▸ TASK STATEMENT
Give back, character for character, the line that includes "nagyobb szerepet kapniuk, nem pedig az" and all lines beneath it in the data.

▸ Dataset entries
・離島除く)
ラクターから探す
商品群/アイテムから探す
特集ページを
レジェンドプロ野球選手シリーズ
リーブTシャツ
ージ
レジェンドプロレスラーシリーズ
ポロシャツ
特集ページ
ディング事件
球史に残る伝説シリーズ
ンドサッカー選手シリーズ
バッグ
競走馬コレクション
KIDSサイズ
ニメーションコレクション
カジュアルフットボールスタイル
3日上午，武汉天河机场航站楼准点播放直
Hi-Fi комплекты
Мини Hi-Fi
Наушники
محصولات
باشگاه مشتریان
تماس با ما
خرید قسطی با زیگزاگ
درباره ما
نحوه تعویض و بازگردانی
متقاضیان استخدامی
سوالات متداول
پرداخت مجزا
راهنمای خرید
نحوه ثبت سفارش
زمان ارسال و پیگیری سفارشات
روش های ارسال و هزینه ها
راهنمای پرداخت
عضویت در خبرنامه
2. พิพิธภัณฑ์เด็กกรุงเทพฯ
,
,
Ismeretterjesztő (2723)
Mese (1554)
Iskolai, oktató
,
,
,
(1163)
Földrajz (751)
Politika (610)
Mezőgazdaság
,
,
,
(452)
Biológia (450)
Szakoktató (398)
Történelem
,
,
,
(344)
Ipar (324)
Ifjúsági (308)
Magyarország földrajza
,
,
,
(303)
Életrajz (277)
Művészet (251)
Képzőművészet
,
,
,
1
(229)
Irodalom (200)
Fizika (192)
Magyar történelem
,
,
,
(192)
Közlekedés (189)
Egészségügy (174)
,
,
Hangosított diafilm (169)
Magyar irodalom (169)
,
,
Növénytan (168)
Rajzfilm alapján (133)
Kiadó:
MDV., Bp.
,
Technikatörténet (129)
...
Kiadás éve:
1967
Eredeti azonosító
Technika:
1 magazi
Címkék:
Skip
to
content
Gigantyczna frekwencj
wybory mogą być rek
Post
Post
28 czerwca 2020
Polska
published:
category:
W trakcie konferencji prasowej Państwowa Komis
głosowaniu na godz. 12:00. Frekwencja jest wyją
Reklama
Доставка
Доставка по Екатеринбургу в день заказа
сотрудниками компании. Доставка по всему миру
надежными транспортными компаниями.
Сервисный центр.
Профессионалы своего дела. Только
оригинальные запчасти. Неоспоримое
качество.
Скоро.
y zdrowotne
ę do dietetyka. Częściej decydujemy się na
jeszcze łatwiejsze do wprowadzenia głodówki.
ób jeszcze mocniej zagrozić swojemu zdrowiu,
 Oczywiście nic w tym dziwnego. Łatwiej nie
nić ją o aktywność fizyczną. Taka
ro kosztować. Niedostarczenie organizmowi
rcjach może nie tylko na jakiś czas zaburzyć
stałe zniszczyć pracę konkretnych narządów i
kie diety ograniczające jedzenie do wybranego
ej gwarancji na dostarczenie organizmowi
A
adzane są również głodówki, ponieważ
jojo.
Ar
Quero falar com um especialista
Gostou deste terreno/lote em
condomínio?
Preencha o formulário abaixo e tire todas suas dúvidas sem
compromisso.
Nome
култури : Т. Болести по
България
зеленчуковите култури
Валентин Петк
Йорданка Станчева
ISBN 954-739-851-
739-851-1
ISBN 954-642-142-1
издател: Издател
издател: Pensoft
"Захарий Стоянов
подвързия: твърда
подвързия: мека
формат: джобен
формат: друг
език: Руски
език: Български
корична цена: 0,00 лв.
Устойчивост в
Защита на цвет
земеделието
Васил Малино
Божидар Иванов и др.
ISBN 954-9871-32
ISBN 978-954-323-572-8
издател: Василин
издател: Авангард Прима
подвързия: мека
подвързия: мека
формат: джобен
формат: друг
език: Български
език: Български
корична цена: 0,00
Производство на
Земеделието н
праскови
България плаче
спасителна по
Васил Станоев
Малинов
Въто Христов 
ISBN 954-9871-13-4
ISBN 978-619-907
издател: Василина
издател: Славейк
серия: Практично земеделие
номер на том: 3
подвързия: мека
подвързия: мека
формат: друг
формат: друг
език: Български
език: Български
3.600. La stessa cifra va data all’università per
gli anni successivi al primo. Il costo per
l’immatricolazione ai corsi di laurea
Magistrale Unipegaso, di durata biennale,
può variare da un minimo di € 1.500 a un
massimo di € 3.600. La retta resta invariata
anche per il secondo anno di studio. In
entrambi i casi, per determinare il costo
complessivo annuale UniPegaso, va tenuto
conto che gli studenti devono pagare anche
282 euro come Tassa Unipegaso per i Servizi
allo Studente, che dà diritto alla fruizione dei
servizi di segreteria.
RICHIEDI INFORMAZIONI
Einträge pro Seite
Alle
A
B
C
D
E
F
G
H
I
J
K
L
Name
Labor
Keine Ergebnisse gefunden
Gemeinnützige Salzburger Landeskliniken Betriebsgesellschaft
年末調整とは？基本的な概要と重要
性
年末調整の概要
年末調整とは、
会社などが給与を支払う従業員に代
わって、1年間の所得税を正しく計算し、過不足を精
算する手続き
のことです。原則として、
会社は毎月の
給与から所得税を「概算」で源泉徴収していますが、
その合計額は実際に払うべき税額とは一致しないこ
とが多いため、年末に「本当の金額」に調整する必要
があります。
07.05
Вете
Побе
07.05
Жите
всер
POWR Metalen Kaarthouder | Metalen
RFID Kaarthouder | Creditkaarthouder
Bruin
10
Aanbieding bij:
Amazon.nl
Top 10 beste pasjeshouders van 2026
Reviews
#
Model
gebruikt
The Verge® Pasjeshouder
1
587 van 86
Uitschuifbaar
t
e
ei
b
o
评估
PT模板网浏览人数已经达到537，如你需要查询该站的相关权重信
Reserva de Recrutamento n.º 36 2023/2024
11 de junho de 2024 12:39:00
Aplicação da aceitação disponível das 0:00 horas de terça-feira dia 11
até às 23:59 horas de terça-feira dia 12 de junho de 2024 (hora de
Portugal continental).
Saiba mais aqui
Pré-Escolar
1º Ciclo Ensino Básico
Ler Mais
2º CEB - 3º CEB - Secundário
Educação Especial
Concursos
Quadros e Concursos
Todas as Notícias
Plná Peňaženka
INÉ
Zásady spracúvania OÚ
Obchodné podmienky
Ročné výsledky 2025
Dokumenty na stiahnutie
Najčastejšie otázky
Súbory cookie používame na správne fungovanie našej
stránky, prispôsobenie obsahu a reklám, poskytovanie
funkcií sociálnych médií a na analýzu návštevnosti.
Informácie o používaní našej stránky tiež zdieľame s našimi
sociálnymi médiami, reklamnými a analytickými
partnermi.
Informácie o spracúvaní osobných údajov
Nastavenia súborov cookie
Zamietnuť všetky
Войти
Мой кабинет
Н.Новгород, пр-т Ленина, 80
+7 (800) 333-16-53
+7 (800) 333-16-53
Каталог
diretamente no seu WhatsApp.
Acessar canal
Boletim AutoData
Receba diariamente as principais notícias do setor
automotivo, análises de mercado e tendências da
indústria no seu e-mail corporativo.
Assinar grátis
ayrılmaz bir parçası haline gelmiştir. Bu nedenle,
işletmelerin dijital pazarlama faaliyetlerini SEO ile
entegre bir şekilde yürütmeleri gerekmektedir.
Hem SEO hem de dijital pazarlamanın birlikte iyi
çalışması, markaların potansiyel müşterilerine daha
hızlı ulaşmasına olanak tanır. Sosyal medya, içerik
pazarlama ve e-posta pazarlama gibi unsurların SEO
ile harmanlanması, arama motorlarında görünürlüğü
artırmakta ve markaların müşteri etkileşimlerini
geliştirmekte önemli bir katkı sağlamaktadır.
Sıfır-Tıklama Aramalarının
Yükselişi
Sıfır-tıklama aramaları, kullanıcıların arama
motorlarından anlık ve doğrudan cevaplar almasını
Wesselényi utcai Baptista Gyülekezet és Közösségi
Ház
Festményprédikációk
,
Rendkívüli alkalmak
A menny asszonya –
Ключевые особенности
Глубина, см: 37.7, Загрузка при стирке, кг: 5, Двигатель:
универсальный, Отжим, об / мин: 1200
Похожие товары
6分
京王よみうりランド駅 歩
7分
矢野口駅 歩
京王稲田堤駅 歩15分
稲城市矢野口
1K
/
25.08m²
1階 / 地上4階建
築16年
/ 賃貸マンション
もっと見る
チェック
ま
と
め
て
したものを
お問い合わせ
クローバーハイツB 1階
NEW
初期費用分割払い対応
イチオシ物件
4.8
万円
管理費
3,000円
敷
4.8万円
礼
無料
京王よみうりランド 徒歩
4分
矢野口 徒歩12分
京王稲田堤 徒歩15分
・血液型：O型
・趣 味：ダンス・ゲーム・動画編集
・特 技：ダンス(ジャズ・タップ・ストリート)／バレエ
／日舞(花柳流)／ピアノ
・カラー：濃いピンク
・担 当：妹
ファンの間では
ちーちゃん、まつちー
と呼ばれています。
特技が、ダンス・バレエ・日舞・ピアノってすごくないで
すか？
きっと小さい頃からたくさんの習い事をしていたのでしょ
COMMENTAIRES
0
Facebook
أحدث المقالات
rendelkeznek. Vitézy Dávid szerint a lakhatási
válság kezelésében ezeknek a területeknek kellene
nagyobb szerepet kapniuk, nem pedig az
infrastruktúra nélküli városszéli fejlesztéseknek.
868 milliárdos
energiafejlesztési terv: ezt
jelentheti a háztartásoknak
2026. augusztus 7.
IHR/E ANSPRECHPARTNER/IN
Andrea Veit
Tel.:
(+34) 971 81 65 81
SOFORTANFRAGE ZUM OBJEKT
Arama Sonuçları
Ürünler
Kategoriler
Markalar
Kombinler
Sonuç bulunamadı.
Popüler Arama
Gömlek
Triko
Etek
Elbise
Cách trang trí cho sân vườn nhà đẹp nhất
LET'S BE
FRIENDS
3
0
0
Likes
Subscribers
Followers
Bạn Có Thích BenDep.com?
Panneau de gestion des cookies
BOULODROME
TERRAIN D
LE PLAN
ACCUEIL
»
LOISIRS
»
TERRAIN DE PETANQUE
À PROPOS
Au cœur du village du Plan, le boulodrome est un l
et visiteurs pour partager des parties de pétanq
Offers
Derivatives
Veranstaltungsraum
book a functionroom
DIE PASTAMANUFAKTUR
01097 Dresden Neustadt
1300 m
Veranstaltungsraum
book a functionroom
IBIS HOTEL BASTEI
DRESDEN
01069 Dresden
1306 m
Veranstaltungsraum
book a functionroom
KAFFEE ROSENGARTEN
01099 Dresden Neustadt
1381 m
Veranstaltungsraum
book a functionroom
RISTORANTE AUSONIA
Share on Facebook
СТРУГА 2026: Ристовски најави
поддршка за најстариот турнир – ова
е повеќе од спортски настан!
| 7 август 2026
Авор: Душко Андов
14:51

▸ ANSWER BELOW
nagyobb szerepet kapniuk, nem pedig az
infrastruktúra nélküli városszéli fejlesztéseknek.
868 milliárdos
energiafejlesztési terv: ezt
jelentheti a háztartásoknak
2026. augusztus 7.
IHR/E ANSPRECHPARTNER/IN
Andrea Veit
Tel.:
(+34) 971 81 65 81
SOFORTANFRAGE ZUM OBJEKT
Arama Sonuçları
Ürünler
Kategoriler
Markalar
Kombinler
Sonuç bulunamadı.
Popüler Arama
Gömlek
Triko
Etek
Elbise
Cách trang trí cho sân vườn nhà đẹp nhất
LET'S BE
FRIENDS
3
0
0
Likes
Subscribers
Followers
Bạn Có Thích BenDep.com?
Panneau de gestion des cookies
BOULODROME
TERRAIN D
LE PLAN
ACCUEIL
»
LOISIRS
»
TERRAIN DE PETANQUE
À PROPOS
Au cœur du village du Plan, le boulodrome est un l
et visiteurs pour partager des parties de pétanq
Offers
Derivatives
Veranstaltungsraum
book a functionroom
DIE PASTAMANUFAKTUR
01097 Dresden Neustadt
1300 m
Veranstaltungsraum
book a functionroom
IBIS HOTEL BASTEI
DRESDEN
01069 Dresden
1306 m
Veranstaltungsraum
book a functionroom
KAFFEE ROSENGARTEN
01099 Dresden Neustadt
1381 m
Veranstaltungsraum
book a functionroom
RISTORANTE AUSONIA
Share on Facebook
СТРУГА 2026: Ристовски најави
поддршка за најстариот турнир – ова
е повеќе од спортски настан!
| 7 август 2026
Авор: Душко Андов
14:51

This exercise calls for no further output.